***** INPUT MATERIAL

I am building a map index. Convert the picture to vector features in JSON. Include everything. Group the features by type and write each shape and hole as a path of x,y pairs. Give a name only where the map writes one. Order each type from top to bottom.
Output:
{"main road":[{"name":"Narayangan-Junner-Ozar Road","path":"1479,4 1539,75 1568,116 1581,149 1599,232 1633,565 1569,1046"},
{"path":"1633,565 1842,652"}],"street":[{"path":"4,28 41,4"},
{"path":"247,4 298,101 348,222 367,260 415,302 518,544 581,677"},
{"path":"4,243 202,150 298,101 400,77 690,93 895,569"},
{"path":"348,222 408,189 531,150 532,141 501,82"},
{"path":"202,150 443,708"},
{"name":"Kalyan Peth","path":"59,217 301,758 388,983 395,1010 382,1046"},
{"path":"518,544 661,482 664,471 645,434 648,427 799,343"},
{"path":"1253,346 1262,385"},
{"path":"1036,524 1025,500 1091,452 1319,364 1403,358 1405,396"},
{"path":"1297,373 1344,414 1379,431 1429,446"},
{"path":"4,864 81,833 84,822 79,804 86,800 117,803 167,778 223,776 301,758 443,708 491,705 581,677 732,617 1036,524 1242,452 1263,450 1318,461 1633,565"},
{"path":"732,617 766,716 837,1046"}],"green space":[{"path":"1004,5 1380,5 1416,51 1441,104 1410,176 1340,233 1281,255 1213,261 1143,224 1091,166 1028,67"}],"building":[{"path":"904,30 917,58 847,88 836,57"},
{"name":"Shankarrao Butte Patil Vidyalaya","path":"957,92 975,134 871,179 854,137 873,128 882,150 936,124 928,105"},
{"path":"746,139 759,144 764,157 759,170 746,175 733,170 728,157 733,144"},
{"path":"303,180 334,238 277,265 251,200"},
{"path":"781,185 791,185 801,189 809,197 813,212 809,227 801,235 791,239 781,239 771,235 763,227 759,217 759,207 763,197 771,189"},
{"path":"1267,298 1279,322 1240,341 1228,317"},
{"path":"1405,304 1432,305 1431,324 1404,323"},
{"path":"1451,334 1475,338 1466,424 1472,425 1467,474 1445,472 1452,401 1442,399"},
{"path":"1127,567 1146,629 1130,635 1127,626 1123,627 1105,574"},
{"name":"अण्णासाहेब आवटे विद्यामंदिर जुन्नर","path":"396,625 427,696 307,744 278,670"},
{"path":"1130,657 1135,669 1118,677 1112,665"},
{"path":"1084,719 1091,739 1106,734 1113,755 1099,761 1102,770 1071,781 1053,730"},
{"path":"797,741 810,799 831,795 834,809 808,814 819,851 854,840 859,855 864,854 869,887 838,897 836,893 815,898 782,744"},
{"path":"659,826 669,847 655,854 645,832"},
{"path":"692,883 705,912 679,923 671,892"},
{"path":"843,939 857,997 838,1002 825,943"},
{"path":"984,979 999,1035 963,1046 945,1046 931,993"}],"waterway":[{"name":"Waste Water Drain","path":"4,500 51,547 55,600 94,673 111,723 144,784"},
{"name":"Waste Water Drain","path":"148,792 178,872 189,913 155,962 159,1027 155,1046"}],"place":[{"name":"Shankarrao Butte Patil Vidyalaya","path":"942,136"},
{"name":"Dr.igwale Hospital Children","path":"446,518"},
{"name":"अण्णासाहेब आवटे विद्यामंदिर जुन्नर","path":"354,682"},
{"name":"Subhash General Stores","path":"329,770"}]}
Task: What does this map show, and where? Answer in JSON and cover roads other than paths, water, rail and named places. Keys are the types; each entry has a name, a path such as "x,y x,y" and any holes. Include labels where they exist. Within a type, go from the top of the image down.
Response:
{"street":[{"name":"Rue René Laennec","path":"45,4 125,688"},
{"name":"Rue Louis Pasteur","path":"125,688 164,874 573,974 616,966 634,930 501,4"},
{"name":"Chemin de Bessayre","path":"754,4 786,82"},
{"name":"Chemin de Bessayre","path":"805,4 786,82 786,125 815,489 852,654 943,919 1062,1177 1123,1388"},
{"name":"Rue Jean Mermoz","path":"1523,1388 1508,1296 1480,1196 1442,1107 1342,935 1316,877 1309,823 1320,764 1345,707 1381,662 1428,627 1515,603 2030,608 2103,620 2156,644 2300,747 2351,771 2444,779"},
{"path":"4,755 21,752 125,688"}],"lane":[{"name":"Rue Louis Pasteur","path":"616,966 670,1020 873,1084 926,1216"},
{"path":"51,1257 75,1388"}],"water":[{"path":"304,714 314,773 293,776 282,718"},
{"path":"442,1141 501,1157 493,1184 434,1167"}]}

**********

BRIEF — Which lines of the entries above contain the string "Bessayre"? Copy each one.

EXPECTED ANSWER —
{"name":"Chemin de Bessayre","path":"754,4 786,82"},
{"name":"Chemin de Bessayre","path":"805,4 786,82 786,125 815,489 852,654 943,919 1062,1177 1123,1388"},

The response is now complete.